▶ **Given data**
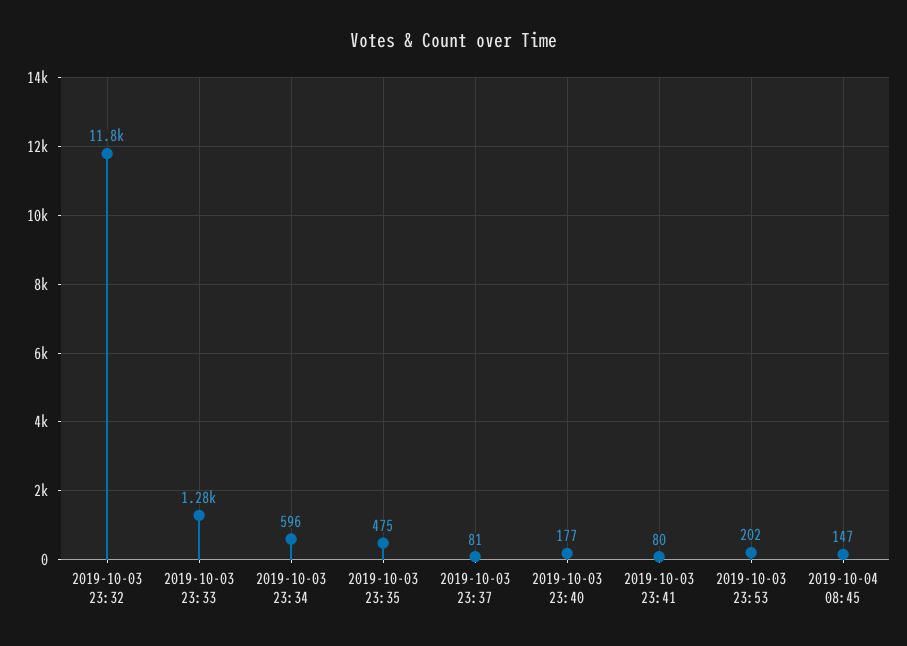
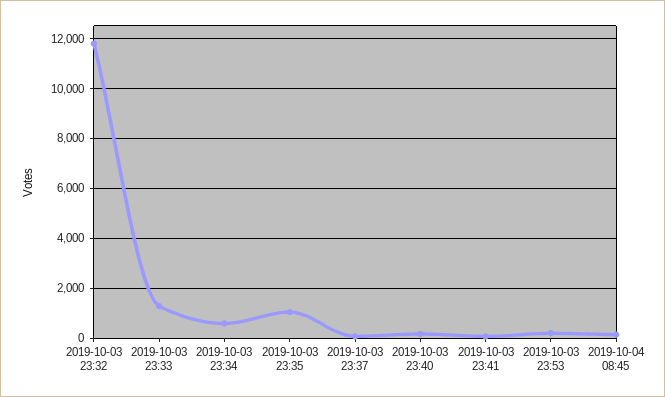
  {
    "2019-10-03 23:32": 11800,
    "2019-10-03 23:33": 1280,
    "2019-10-03 23:34": 596,
-   "2019-10-03 23:35": 475,
+   "2019-10-03 23:35": 1000,
    "2019-10-03 23:37": 81,
    "2019-10-03 23:40": 177,
    "2019-10-03 23:41": 80,
    "2019-10-03 23:53": 202,
    "2019-10-04 08:45": 147
  }

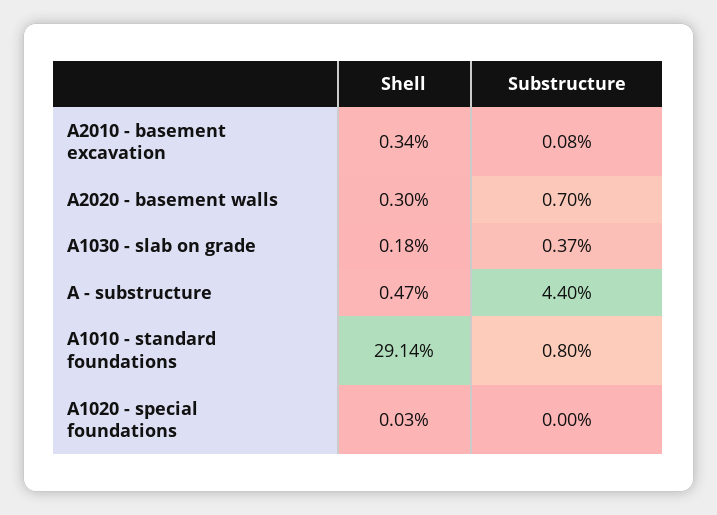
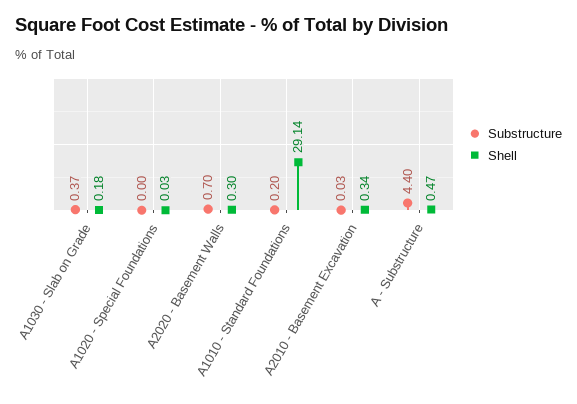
  {
    "Shell": {
      "A2010 - basement excavation": 0.34,
      "A2020 - basement walls": 0.3,
      "A1030 - slab on grade": 0.18,
      "A - substructure": 0.47,
      "A1010 - standard foundations": 29.14,
      "A1020 - special foundations": 0.03
    },
    "Substructure": {
-     "A2010 - basement excavation": 0.08,
+     "A2010 - basement excavation": 0.03,
      "A2020 - basement walls": 0.7,
      "A1030 - slab on grade": 0.37,
      "A - substructure": 4.4,
-     "A1010 - standard foundations": 0.8,
+     "A1010 - standard foundations": 0.2,
      "A1020 - special foundations": 0
    }
  }

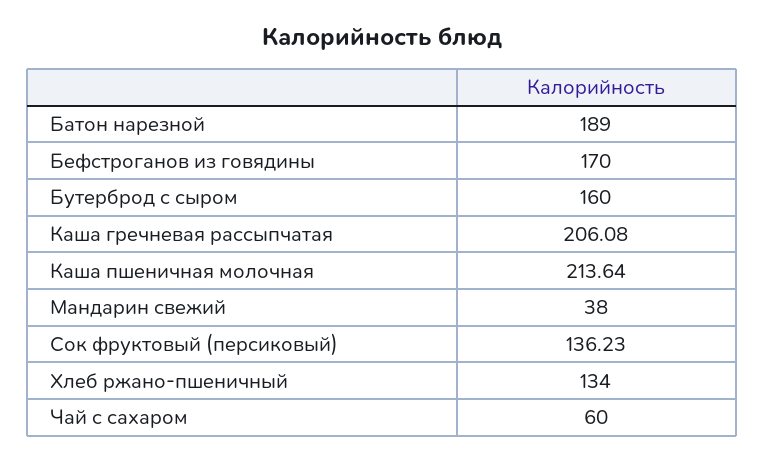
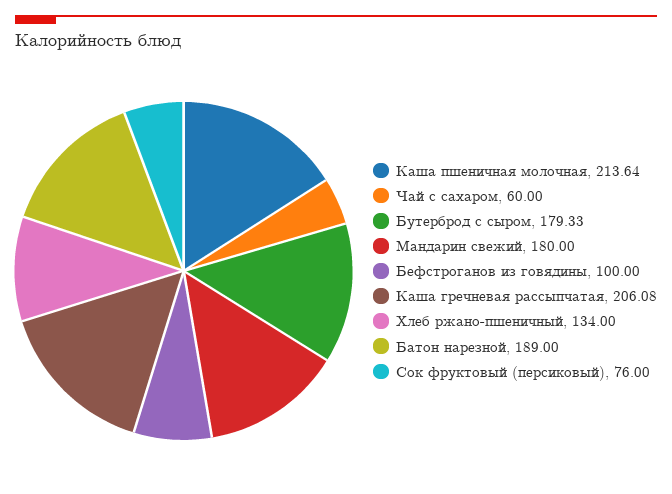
  {
    "Батон нарезной": 189,
-   "Бефстроганов из говядины": 170,
+   "Бефстроганов из говядины": 100,
-   "Бутерброд с сыром": 160,
+   "Бутерброд с сыром": 179.33,
    "Каша гречневая рассыпчатая": 206.08,
    "Каша пшеничная молочная": 213.64,
-   "Мандарин свежий": 38,
+   "Мандарин свежий": 180,
-   "Сок фруктовый (персиковый)": 136.23,
+   "Сок фруктовый (персиковый)": 76,
    "Хлеб ржано-пшеничный": 134,
    "Чай с сахаром": 60
  }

▶ **What you need to do**
Where a line of the records includes "foundations", copy it.

▶ **Expected answer**
      "A1010 - standard foundations": 29.14,
      "A1020 - special foundations": 0.03
-     "A1010 - standard foundations": 0.8,
+     "A1010 - standard foundations": 0.2,
      "A1020 - special foundations": 0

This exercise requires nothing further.